── Provided text ──

This is more akin to posting from an iPhone and saying phones shouldn't exist.

1 comments

If someone wrote an op-ed saying they thought newspapers should be abolished, including some amount of explanation for why, sent it to the NYT, and the NYT published it, would you think that's slam-dunk proof that the author of the op ed is lying?
I'd be a bit confused if it turned out the author was a regular reader of the Gray Lady.
Why?

You may also be surprised to find out I'd prefer much more bike- and walking-friendly city planning, even to the point of making it harder to drive places, while in fact I drive almost everywhere.

Dealing with the current reality does not prevent one from advocating something else. Am I the one taking crazy pills, thinking that's super-obvious?

It's possible to make the case that you need to drive to get somewhere. Recreation is an entirely different matter. You don't need to read the New York Times. You don't need to read or post on Hacker News, either. You could go your entire life without these things at very little personal cost. In fact, it costs your attention to be doing these.

The fact that you supposedly hold such a strong position as saying 'this platform shouldn't exist' when the cost to you for not using this platform is minimal makes very little sense to me. For the example of a phone, it's not entirely incongruent for someone who's already bought an iPhone to be upset with Apple, and if they generally wish to use a phone, other companies might not be much better. But if somehow they get the notion that phones or smartphones shouldn't exist at all and continued using them, that doesn't make sense. I know people who get around fine without smartphones. If somebody really thought smartphones shouldn't exist yet continued using them, I question the strength of their convictions, and am more inclined to believe they hold their position more for the value of controversy than genuine belief.

I think what's twisting people up is that I'm advocating a position that might (maybe) threaten this site if it became more popular, but I'm not advocating that position because I don't like using HN. I'm not even advocating the position because I don't like Facebook's site or functionality. The two things are hardly connected, except that the harmful part of it may be (as advocates of these services typically claim) necessary for them to operate as they currently do.

I object to the idea that we have to psychologically wreck some workers. No, Facebook (and Twitter, et c.) do, to stay in business, evidently. We don't have to. We could say they aren't allowed to do that anymore, as we have with other worker safety issues in the past. We could even do that while exempting very small low-harm operations and cases in which that kind of work really is something resembling necessary (police work, say). There's no "gotcha" in "but what about police investigators?" or "but what about HN?" (the two I've seen in this thread) unless one ignores the reality that similar worker protection regulations deal with those sorts of edge cases, routinely. Even if the regulations couldn't have any nuance (why not? It's not been a problem any other time), I'd personally be OK losing HN over that, sure.

───

Your tasks —
1. Summarize the forum exchange about social platforms in two sentences.
2. Continue the forum exchange about social platforms, picking up after its final sentence.
The records have no role in this.

── Data to examine ──

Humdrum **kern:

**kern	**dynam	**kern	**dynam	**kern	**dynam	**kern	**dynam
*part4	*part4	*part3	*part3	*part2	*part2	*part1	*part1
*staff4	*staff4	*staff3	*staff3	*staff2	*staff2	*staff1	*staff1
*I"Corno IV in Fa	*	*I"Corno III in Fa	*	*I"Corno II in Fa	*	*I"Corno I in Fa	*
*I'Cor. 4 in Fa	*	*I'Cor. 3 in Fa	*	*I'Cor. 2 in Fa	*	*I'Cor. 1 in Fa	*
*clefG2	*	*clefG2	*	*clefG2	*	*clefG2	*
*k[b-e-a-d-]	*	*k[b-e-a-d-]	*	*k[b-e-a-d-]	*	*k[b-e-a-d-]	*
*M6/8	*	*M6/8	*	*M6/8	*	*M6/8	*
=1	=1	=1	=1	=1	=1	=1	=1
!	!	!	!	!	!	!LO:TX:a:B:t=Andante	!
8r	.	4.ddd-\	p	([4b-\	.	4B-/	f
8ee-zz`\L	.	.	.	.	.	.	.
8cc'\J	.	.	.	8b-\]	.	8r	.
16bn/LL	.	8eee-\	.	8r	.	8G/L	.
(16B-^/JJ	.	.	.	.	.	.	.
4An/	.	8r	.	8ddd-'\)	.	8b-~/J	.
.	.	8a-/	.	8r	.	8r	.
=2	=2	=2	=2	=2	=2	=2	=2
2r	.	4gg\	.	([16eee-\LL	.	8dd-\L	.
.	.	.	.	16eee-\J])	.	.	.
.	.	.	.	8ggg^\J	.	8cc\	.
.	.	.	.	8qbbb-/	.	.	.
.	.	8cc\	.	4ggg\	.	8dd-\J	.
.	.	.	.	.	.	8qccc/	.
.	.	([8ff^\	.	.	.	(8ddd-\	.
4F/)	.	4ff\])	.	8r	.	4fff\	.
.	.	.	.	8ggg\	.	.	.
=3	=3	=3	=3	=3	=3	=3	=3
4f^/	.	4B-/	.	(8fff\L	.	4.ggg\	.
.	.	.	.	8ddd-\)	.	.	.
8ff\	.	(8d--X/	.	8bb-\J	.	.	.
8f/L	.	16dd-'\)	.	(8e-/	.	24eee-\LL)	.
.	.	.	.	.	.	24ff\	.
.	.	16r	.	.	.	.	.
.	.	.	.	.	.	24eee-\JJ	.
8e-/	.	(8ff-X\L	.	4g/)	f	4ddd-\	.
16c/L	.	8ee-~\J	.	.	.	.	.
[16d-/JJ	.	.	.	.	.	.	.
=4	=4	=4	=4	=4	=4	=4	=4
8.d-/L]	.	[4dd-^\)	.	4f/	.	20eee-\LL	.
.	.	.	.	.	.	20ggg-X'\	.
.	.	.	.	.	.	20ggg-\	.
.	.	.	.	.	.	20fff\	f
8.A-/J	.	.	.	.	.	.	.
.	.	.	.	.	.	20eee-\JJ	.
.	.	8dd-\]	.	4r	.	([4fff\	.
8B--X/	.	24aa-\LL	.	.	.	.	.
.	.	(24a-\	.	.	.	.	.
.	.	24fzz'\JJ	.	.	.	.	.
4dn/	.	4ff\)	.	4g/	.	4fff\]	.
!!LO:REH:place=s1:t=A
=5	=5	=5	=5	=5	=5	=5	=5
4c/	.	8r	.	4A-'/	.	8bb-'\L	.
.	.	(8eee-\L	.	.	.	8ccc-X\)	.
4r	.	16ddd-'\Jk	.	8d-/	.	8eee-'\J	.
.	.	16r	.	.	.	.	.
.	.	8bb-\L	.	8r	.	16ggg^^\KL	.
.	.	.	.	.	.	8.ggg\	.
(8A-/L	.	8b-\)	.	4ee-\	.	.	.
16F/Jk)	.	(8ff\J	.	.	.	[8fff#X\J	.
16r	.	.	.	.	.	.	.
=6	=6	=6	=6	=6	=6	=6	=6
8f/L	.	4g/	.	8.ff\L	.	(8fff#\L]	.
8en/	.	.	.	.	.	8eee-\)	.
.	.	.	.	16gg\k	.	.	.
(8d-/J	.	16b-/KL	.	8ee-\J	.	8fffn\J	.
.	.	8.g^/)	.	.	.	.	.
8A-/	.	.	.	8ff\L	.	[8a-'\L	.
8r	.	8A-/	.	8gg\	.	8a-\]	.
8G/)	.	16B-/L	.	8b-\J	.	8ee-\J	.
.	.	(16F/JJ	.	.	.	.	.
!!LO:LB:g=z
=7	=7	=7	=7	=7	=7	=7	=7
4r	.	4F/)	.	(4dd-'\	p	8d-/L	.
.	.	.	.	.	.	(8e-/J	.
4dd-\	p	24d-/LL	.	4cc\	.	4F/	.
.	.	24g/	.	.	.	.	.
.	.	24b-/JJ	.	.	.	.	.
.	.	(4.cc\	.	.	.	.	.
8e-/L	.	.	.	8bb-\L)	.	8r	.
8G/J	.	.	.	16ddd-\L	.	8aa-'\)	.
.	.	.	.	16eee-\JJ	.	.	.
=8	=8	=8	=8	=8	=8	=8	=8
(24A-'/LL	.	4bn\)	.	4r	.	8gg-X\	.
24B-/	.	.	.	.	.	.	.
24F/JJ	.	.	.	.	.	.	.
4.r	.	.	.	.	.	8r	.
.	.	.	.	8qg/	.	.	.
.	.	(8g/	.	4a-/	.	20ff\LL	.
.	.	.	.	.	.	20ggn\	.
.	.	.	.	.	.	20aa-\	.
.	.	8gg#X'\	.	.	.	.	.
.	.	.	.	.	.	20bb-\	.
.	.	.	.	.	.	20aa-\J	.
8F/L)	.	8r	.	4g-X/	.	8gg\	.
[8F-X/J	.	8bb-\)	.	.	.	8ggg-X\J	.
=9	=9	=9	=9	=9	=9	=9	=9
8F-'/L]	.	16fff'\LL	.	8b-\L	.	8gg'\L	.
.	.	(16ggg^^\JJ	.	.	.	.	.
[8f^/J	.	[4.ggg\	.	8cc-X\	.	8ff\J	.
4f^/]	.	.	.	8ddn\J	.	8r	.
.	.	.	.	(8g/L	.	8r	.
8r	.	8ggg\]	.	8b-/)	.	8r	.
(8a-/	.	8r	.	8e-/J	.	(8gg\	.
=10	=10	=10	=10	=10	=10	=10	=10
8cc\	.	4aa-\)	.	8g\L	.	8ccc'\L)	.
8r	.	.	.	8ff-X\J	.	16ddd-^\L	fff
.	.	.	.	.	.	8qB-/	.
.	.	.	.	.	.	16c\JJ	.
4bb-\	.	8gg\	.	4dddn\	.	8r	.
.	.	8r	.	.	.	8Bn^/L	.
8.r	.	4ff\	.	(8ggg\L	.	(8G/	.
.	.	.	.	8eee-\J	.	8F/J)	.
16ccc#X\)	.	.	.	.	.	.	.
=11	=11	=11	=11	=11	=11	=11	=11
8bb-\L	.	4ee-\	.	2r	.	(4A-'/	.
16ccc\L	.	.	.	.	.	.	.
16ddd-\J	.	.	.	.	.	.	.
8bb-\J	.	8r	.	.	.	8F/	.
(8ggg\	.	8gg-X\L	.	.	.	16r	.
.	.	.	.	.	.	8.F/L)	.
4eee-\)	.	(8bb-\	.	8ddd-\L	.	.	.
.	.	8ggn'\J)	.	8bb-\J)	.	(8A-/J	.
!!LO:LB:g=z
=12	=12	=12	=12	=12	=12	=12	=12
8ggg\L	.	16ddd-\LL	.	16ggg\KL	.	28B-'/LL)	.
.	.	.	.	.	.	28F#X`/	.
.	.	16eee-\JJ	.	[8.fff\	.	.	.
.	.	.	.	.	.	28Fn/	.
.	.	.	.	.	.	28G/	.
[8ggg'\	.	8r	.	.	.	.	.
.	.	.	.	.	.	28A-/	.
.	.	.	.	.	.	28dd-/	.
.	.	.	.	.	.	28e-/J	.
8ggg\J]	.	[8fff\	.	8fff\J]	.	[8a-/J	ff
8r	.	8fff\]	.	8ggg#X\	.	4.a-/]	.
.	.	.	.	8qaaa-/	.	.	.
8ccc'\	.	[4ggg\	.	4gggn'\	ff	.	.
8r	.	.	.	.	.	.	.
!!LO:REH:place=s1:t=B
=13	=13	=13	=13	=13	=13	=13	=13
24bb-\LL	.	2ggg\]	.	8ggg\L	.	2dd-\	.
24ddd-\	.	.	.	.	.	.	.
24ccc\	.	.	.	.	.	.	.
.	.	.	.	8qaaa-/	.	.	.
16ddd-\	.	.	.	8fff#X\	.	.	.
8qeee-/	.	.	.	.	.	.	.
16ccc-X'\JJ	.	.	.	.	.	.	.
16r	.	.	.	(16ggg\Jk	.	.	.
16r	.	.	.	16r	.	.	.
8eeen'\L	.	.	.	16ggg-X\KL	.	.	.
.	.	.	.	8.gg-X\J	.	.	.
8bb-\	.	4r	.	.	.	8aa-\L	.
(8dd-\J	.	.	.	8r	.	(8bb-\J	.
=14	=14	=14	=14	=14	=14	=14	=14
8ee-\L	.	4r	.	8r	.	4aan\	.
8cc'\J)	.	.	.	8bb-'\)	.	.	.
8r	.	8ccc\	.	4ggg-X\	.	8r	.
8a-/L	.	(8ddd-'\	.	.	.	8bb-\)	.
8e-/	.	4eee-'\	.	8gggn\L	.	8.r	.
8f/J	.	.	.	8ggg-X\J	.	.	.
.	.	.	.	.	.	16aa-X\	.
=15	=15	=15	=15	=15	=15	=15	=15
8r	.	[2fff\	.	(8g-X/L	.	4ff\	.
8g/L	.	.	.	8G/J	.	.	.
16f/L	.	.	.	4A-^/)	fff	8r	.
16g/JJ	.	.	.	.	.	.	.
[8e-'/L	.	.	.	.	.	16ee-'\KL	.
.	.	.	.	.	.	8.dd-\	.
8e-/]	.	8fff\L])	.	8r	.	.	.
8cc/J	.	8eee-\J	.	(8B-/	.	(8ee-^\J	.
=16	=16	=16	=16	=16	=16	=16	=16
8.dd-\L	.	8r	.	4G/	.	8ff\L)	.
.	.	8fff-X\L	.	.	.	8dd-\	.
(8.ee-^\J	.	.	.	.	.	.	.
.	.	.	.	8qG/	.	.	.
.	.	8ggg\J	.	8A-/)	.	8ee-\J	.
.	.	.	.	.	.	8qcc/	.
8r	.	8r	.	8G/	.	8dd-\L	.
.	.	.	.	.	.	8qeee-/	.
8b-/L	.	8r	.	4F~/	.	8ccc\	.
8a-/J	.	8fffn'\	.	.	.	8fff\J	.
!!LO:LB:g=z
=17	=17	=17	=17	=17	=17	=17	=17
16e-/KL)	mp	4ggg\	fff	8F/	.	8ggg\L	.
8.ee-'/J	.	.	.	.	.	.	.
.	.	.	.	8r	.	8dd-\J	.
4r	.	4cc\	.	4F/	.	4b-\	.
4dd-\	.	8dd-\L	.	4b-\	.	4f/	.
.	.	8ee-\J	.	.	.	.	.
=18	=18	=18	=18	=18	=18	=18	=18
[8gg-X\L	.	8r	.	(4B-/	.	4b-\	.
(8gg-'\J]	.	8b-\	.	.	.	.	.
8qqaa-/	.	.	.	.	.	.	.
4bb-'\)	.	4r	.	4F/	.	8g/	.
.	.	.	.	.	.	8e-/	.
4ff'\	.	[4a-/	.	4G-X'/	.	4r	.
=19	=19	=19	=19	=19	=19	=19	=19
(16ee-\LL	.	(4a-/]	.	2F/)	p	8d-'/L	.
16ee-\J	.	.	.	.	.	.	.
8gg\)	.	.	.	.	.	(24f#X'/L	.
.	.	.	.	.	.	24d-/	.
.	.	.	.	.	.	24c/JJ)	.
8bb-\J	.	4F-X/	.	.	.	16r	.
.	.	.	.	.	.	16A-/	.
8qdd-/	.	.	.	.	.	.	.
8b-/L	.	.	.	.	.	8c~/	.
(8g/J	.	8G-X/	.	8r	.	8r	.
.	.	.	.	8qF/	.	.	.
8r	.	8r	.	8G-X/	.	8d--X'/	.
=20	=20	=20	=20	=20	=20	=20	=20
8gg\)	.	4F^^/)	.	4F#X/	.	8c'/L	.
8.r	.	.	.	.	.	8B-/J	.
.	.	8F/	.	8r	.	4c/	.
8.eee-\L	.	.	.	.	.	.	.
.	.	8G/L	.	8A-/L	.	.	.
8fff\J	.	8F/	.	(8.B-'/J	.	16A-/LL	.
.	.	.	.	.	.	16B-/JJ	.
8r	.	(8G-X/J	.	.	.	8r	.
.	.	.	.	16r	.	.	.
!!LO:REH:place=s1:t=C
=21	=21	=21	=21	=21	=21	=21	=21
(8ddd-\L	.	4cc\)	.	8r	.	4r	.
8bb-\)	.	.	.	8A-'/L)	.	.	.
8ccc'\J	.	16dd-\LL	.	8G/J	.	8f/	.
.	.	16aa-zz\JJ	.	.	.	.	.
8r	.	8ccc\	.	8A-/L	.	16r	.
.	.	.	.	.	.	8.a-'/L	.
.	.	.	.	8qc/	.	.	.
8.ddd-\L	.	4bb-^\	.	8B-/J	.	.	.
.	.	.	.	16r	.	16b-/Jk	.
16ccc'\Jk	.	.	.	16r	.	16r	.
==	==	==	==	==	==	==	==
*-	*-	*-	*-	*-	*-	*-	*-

───

Answers to each task —
1. One side argues that it makes little sense to keep using a recreational platform while claiming it shouldn't exist, since giving it up costs almost nothing, and that such a stance suggests weak convictions or a taste for controversy. The other replies that dealing with current reality does not prevent advocating something else, and that Facebook and Twitter, not everyone, psychologically harm workers to stay in business, which could be regulated with exemptions, as past worker safety rules have been, even at the cost of losing HN.

2.
> I'm advocating a position that might (maybe) threaten this site

You seem to be advocating a position that content moderation, and services that rely upon it, should not exist. I'm not sure why Hacker News would somehow be an exception to this, so you seem to be advocating this site should not exist. If you're not advocating this, perhaps you should explain how this site, which consists entirely and exclusively of user-generated content, would get around without content moderation, or why that content moderation would be acceptable.

> I'm not advocating that position because I don't like using HN.

I'm not sure what that has to do with it. If I heard someone advocating that, for instance, meat should be abolished because it's murder (or something along those lines), I would be perplexed if the person advocating that continued to eat meat. It wouldn't do anything to lessen my confusion if they told me they're not advocating that because they don't enjoy eating meat; that part makes sense to me. What doesn't make sense is both having that point of view, and continuing to to engage in that behaviour.

Now, if this individual instead had the position that meat should be taxed, or that people should cut back on their meat consumption because of its impact on the environment, I don't see an incongruence there. But if they hold the position that it should be banned entirely, that doesn't strike me as a deeply-held conviction if they continue to eat meat.

Likewise, for our NYT op-ed writer, if they, e.g., once read newspapers and then decided they were garbage that needed to be abolished, then perhaps there's no incongruence there. If I see him next week with the Sunday Times in hand, I would then gather that perhaps the position he advocated he wasn't serious about.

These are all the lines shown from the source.